EXTRAIT DU TEXTE.
┄┄┄┄┄┄┄┄┄┄┄┄┄┄┄┄┄┄┄┄
SAUVER LE MONDE UN ACTE À LA FOIS

Tout en récoltant des fonds pour appuyer le Service de travail de rue, les Clowns noirs du Théâtre du Faux Coffre offrent l’opportunité à ses utilisateurs d’assister à leur performance. Bien sûr, le but n’est pas de s’adonner à quelques conversions miraculeuses, mais bien de favoriser l’échange. Puisque les Clowns noirs se démarquent par leur humour décapant et critique, ils savent susciter des réactions enthousiastes: il ne s’agit pas d’avoir un mur tapissé de diplômes pour être touché par leur démarche artistique. Au bout du compte, le plus important reste d’ouvrir les portes du théâtre à tous, et ce sans discrimination. La beauté de l’art, c’est son universalité: au-delà des planches, il n’y a plus de clivage intellectuel, économique et social. Et l’invitation des Clowns noirs aux jeunes de la rue ne repose pas sur une mission d’éducation méprisante imbibée de pitié mielleuse. Comme disaient Les Colocs: "passe-moé ‘a puck pis j’vas en compter des buts!" Ainsi, c’est en faisant une place à ceux que l’on rejette parce qu’ils ne sont pas dans la norme que la société peut aller de l’avant. S’entraider, ça consiste parfois à accueillir simplement ceux qui souffrent en acceptant leur différence au lieu de la fuir ou de la comptabiliser en rassurantes statistiques.
┄┄┄┄┄┄┄┄┄┄┄┄┄┄┄┄┄┄┄┄
LIGNES FOURNIES.
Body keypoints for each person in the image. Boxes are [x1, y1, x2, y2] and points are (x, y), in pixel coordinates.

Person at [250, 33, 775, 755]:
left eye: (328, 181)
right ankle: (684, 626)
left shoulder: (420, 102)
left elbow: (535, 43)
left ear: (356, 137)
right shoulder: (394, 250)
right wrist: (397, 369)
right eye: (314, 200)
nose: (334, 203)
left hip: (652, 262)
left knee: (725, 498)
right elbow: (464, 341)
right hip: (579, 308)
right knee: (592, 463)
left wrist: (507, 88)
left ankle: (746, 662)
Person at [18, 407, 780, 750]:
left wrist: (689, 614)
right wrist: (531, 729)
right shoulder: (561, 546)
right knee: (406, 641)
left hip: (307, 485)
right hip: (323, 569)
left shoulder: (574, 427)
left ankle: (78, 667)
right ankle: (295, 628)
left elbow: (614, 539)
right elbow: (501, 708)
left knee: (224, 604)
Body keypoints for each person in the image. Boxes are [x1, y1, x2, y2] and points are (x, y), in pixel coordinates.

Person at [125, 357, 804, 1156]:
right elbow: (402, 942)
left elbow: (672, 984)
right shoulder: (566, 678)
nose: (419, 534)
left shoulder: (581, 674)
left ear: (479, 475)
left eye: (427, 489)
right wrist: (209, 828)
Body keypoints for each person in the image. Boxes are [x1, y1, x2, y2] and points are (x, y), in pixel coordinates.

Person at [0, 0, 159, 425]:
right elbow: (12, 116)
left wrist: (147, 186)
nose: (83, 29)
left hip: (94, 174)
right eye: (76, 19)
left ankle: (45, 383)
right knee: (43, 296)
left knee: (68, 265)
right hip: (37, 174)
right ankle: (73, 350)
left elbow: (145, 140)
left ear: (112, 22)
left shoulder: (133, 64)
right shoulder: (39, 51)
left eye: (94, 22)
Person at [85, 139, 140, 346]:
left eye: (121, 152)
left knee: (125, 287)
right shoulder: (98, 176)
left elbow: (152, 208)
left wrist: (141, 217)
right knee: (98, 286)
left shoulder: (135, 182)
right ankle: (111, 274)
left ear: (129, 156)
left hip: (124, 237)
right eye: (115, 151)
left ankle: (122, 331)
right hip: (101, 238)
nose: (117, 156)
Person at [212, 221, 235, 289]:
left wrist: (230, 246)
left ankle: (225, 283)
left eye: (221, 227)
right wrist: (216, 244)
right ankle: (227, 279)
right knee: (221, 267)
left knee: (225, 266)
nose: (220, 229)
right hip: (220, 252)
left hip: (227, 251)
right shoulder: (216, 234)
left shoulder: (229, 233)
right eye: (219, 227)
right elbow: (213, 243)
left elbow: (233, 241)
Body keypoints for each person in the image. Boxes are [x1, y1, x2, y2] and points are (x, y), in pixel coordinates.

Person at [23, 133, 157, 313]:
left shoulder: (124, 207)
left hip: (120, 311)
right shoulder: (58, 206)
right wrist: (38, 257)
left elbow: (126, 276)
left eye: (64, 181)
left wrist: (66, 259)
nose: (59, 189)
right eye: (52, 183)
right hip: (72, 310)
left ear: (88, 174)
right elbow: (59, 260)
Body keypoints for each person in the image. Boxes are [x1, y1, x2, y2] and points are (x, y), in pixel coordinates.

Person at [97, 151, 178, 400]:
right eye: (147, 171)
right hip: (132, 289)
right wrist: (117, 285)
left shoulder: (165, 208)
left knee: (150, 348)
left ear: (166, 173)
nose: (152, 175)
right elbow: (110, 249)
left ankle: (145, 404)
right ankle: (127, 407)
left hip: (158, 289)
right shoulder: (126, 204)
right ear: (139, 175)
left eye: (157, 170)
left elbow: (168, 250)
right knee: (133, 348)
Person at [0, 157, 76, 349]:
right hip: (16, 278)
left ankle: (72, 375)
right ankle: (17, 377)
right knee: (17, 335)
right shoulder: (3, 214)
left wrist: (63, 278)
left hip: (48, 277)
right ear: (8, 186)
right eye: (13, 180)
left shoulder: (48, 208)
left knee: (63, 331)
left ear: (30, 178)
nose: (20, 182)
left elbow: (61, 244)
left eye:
┄┄┄┄┄┄┄┄┄┄┄┄┄┄┄┄┄┄┄┄
VOS CONSIGNES. Réécrivez sous forme de liste le paragraphe de l'extrait sur les Clowns noirs qui commence par « Tout en récoltant des fonds » en conservant ses faits principaux.

VOTRE RÉPONSE.
- Les Clowns noirs du Théâtre du Faux Coffre récoltent des fonds pour appuyer le Service de travail de rue et invitent les utilisateurs de ce service à assister à leur performance.
- Le but n'est pas d'obtenir des conversions miraculeuses, mais de favoriser l'échange.
- Leur humour décapant et critique suscite des réactions enthousiastes, et il n'est pas nécessaire d'avoir des diplômes pour être touché par leur démarche artistique.
- L'essentiel est d'ouvrir les portes du théâtre à tous, sans discrimination, car l'art est universel et efface les clivages intellectuels, économiques et sociaux.
- L'invitation faite aux jeunes de la rue ne repose pas sur une mission d'éducation méprisante ni sur la pitié.
- La société avance en faisant une place à ceux qu'on rejette parce qu'ils ne sont pas dans la norme.
- S'entraider consiste parfois à accueillir ceux qui souffrent en acceptant leur différence, au lieu de la fuir ou de la réduire à des statistiques.